### TEXTAUSZUG:

****************************************

Ob Zumwinkel ins Gefängnis wandert, ist allerdings mehr als fraglich. Grundsätzlich lässt die Rechtslage in Deutschland das zu. Beobachter wie der SZ-Journalist Hans Leyendecker gehen jedoch von einem Deal zwischen Zumwinkels Anwälten und der Justiz aus, die dem Ex-Manager den Knast erspart. "Milde gegen Reue und Geständnis", sagte Leyendecker in einem Einspielfilm.

Milde nach dem Steuerschwindel

Spätestens da war es präsent: Das häufig gezeichnete Bild von einer gierigen Elite, die genug Geld hat, um Wege zu finden, Vermögen dem Fiskus vorzuenthalten. Und die, falls sie beim Steuerschwindel ertappt wird, dann sogar mit Milde rechnen kann, weil die Steuerfahndung chronisch überlastet ist und gar nicht die Möglichkeit hat, alle Beweise zusammenzutragen. Auf der anderen Seite steht die große Mehrheit, die ihre Steuern zahlt und jeden Fehler im Umgang mit dem Fiskus teuer zahlen muss - so wie Bärbel Wille.

Die Bäckersfrau aus Hannover geriet, zusammen mit ihrem Mann, in Verdacht, Steuern hinterzogen zu haben. Obwohl sie offenkundig unschuldig war, ließ sich Wille - um das Drama zu beenden - auf eine sogenannte tatsächliche Verständigung ein und zahlte Geld nach, das dem Finanzamt eigentlich gar nicht zustand. Die Folge: Die Bäckerei schlitterte in die Insolvenz. Die bezahlte Summe sah Wille auch dann nicht wieder, als ihre Unschuld bewiesen war.

Die Geschichte von Bärbel Wille erzählt von der Ohnmacht einer Unschuldigen und möglicherweise auch von Beamtenwillkür - die Motive eines Steuerflüchtlings erklärt sie jedoch genauso wenig wie Möglichkeiten, ein kompliziertes System zu reformieren. Zugegeben: Im deutschen Fernsehen über Steuern zu reden, ist eine ziemlich undankbare Aufgabe. Die Materie ist trocken, kompliziert obendrein - nicht unbedingt das, womit man sich kurz vor dem Schlafen noch gerne beschäftigt.

Auch deshalb blieb Sandra Maischberger gar nichts anderes übrig, als auf Plattitüden und altbekannte Aufreger zu setzen. Wie den stets überlegen lächelnden ehemaligen Welt-Chefredakteur Roger Köppel, der die Vorzüge des Schweizer Steuersystems pries und überhaupt nicht einsehen wollte, warum ein deutscher Politiker mit der Verschwiegenheit der eidgenössischen Banken ein Problem haben könnte.

Und dann war da noch der Vorstoß des schwäbischen Steuerberaters Wengert. Seine Forderung, die Steuermoral der Oberschicht mit der Auszeichnung "Deutschlands bester Steuerzahler" zu würdigen, sorgte für große Erheiterung.

Nur: Herr Wengert hat es ernst gemeint.

****************************************

### ARBEITSAUFTRAG A:
Beantworte diese Fragen zum Textauszug:
(i) Wer geht von einem Deal zwischen Zumwinkels Anwälten und der Justiz aus?
(ii) Aus welcher Stadt kommt die Bäckersfrau Bärbel Wille?
(iii) Welche Auszeichnung wollte der Steuerberater Wengert einführen?
### ARBEITSAUFTRAG B:
Entnimm dem Textauszug wörtlich die Passage zwischen „Die Geschichte von“ und „ein Problem haben könnte.“, beide eingeschlossen.

### BEREITGESTELLTE EINTRÄGE:
****************************************

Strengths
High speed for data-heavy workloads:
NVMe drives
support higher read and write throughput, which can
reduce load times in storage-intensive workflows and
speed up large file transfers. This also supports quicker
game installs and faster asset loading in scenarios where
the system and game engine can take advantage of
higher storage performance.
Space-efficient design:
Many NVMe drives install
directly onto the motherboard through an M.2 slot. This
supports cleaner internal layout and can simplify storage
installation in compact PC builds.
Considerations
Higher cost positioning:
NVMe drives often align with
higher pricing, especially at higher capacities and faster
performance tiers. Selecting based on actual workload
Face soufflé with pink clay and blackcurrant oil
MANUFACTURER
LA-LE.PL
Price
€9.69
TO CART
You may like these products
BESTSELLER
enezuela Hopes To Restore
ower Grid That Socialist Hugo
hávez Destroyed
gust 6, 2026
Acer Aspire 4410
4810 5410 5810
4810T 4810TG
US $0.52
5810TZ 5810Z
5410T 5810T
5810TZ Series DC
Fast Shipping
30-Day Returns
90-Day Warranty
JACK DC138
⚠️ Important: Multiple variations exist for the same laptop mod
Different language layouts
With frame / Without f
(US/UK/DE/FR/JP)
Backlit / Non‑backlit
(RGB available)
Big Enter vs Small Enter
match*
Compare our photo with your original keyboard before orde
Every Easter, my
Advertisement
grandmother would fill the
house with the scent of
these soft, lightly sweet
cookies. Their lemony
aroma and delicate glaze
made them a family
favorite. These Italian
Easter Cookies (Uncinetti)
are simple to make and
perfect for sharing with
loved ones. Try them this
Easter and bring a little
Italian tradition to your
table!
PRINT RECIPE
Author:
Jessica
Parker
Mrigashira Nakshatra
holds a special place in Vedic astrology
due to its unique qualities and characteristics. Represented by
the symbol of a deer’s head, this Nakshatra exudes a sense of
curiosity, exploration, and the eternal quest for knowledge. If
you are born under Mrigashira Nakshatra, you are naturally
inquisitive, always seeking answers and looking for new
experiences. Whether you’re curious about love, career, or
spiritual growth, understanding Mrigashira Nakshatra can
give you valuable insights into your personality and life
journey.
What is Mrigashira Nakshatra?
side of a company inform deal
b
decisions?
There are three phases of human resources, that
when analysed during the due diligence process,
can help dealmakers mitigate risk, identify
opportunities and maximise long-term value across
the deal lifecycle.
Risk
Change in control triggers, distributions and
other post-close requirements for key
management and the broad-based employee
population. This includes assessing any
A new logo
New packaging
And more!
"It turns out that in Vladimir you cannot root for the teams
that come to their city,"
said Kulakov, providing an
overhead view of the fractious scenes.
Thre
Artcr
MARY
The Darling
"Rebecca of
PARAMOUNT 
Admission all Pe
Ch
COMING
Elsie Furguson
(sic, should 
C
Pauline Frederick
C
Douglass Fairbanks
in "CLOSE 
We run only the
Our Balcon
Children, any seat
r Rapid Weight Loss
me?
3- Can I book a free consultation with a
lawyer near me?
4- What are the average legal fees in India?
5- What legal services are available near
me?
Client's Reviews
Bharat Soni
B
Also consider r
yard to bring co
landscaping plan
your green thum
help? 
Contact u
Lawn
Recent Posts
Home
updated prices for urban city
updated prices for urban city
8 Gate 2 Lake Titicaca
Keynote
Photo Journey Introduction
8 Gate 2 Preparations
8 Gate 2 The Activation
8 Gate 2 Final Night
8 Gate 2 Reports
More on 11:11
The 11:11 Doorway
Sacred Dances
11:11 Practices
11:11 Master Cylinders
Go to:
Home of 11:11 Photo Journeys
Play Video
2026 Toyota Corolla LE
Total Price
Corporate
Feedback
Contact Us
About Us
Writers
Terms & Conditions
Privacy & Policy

****************************************

### ANTWORT A:
(i) Der SZ-Journalist Hans Leyendecker.
(ii) Aus Hannover.
(iii) „Deutschlands bester Steuerzahler“.

### ANTWORT B:
Die Geschichte von Bärbel Wille erzählt von der Ohnmacht einer Unschuldigen und möglicherweise auch von Beamtenwillkür - die Motive eines Steuerflüchtlings erklärt sie jedoch genauso wenig wie Möglichkeiten, ein kompliziertes System zu reformieren. Zugegeben: Im deutschen Fernsehen über Steuern zu reden, ist eine ziemlich undankbare Aufgabe. Die Materie ist trocken, kompliziert obendrein - nicht unbedingt das, womit man sich kurz vor dem Schlafen noch gerne beschäftigt.

Auch deshalb blieb Sandra Maischberger gar nichts anderes übrig, als auf Plattitüden und altbekannte Aufreger zu setzen. Wie den stets überlegen lächelnden ehemaligen Welt-Chefredakteur Roger Köppel, der die Vorzüge des Schweizer Steuersystems pries und überhaupt nicht einsehen wollte, warum ein deutscher Politiker mit der Verschwiegenheit der eidgenössischen Banken ein Problem haben könnte.